Syphilis 2003

Table 1. Syphilis Cases by Race and Sex, Indiana, 2003

  2003 1999-2003
Cases Rate* Cases
Total 52 0.80 1,084
Race
   White 16 0.30 116
   Black 36 6.80 938
   Other 0 0 21
   Not Reported 0 - 9
Sex
   Male 17 1.20 587
   Female 15 0.50 497
   Not Reported 0 - 0

*Rate per 100,000 population based on the U.S. Census Bureau’s population data as of July 1, 2003

Syphilis is a sexually transmitted disease caused by the bacterium Treponema pallidum. Syphilis is most commonly transmitted by sexual contact with an infected person but can also be transmitted from mother to child in utero. Illness starts with an open sore at the site of infection and then spreads throughout the body. Early syphilis includes primary and secondary syphilis, and early latent syphilis.

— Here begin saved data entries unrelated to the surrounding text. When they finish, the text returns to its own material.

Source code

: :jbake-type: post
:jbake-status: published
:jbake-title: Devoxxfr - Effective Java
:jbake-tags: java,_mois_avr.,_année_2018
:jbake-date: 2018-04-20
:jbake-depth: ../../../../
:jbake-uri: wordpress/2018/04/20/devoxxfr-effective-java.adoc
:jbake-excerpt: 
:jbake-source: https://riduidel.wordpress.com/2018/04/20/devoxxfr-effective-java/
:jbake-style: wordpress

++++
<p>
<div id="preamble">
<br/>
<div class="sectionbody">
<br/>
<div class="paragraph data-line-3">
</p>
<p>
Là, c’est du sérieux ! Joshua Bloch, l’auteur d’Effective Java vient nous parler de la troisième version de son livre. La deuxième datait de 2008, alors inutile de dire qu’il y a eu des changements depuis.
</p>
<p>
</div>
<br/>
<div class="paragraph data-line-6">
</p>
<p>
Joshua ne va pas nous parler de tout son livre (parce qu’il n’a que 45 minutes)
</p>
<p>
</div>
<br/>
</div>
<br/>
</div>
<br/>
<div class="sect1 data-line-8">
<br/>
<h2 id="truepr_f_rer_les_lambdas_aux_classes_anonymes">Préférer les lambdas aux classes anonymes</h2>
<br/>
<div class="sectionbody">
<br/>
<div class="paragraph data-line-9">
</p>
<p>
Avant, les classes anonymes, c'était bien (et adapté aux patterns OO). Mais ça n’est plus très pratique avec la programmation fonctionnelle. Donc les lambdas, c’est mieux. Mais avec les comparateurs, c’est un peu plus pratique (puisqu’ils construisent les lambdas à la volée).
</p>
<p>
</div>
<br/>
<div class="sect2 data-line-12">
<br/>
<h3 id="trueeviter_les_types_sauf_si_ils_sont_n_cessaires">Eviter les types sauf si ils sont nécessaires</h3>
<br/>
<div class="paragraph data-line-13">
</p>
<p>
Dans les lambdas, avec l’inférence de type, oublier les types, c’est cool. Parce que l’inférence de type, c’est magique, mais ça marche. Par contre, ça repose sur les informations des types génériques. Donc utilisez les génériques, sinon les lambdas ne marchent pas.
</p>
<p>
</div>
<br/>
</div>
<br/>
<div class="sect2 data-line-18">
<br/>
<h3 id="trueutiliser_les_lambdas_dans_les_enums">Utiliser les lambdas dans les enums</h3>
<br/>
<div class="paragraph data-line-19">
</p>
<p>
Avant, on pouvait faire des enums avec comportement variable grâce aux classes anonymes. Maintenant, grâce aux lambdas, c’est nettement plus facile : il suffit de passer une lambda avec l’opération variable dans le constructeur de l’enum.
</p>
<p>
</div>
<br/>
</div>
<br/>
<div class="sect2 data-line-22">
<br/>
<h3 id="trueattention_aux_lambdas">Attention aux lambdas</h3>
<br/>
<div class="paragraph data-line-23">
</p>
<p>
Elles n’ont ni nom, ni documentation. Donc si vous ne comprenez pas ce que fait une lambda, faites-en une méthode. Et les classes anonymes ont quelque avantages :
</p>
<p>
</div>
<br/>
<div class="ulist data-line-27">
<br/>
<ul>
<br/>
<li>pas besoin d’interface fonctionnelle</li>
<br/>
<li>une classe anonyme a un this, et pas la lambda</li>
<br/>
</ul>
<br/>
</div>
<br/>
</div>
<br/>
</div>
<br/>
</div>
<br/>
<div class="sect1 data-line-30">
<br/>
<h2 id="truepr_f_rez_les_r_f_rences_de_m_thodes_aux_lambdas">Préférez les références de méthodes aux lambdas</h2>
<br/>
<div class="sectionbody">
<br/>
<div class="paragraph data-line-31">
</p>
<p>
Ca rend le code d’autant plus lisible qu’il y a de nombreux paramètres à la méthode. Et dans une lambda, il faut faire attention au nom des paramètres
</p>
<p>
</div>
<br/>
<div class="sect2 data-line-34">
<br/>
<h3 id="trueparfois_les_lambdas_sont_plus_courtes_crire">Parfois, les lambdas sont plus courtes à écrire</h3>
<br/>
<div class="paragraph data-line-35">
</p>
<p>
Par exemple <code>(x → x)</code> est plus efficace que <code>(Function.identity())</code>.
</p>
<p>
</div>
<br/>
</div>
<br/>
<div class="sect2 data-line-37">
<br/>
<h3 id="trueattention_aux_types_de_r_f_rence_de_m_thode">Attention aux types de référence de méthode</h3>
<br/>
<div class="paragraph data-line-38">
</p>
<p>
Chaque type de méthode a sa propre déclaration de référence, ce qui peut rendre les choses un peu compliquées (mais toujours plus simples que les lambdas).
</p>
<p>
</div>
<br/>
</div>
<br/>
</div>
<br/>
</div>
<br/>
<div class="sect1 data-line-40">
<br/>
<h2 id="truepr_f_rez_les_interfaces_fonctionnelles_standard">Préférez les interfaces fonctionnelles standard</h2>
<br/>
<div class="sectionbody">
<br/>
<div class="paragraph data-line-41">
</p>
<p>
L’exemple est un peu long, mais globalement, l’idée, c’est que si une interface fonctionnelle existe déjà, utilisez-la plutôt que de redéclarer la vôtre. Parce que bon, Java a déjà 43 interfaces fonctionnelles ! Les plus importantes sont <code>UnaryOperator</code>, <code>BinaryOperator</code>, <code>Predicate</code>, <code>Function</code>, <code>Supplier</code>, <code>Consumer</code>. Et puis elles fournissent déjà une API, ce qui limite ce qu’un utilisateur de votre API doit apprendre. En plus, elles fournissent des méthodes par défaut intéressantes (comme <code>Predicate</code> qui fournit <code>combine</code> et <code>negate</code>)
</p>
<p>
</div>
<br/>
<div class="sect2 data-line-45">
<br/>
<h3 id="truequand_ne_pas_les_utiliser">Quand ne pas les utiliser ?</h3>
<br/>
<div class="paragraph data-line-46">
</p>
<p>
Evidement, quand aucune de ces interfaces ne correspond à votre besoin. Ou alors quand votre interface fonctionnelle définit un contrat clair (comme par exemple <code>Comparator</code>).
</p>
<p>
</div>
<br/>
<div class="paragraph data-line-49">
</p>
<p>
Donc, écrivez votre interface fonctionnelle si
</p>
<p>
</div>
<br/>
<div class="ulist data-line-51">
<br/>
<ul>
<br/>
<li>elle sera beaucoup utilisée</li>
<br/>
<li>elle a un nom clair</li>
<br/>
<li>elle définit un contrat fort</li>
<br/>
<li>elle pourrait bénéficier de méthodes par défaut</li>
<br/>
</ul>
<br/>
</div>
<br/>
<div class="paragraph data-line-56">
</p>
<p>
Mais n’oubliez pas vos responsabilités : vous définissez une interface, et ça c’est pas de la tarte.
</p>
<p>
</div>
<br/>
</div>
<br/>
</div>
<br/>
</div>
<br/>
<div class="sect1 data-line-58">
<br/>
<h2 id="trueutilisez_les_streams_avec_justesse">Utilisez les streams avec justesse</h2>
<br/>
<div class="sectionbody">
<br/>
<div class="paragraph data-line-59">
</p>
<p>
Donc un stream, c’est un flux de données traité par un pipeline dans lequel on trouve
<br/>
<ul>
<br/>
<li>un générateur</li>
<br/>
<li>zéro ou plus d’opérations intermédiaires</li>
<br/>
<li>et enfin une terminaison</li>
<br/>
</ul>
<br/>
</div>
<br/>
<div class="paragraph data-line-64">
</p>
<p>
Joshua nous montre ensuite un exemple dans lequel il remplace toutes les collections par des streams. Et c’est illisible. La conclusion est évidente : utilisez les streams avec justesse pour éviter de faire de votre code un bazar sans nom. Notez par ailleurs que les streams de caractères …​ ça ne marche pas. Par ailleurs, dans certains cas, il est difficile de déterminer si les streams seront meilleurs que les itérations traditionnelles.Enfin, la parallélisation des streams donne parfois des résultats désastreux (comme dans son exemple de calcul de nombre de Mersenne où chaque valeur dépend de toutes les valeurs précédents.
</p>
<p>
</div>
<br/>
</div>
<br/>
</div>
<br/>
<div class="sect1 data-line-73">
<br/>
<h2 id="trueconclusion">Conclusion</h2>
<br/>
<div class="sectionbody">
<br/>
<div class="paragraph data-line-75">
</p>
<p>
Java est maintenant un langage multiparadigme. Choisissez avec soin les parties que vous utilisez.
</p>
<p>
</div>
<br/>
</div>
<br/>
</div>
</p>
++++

Elimination of syphilis is an explicit CDC objective. Historically low incidence coupled with the etiologic agent’s role in facilitating human immunodeficiency virus (HIV) transmission and compromising women’s ability to deliver healthy children prompted the CDC to plan and implement the elimination campaign.

In 2003, the Indiana State Department of Health received 52 reports of early syphilis, for a rate of 0.8 cases per 100,000 residents. These persons were diagnostically staged as primary, secondary, or early latent syphilis cases.

The significant decrease in reported syphilis cases is attributed to the collaborative campaign between local, state, and federal public health agencies in Marion County to eliminate syphilis. This campaign started in 2000. The outcome of that effort was evident in the reduction of subsequent incident cases. The number of reported cases decreased by 85 percent between 2000 and 2003. This trend demonstrates significant progress toward syphilis elimination in Indiana. Figure 1 shows the number of cases for the five-year period 1999-2003.

A significant racial disparity exists between the white population and the black population. The race-specific rate for blacks (6.8) was higher than that for whites (0.3). Blacks contributed disproportionately to 2003’s early syphilis morbidity; 69 percent (36 cases) of Indiana's early syphilis infections were among this racial group.

The greatest number of cases and the highest age-specific rates were among those 20-39 years of age (Figure 2).

Only two counties reported five or more cases of syphilis in 2003 (adjusted for population): Marion (5.6) and Lake (5.0).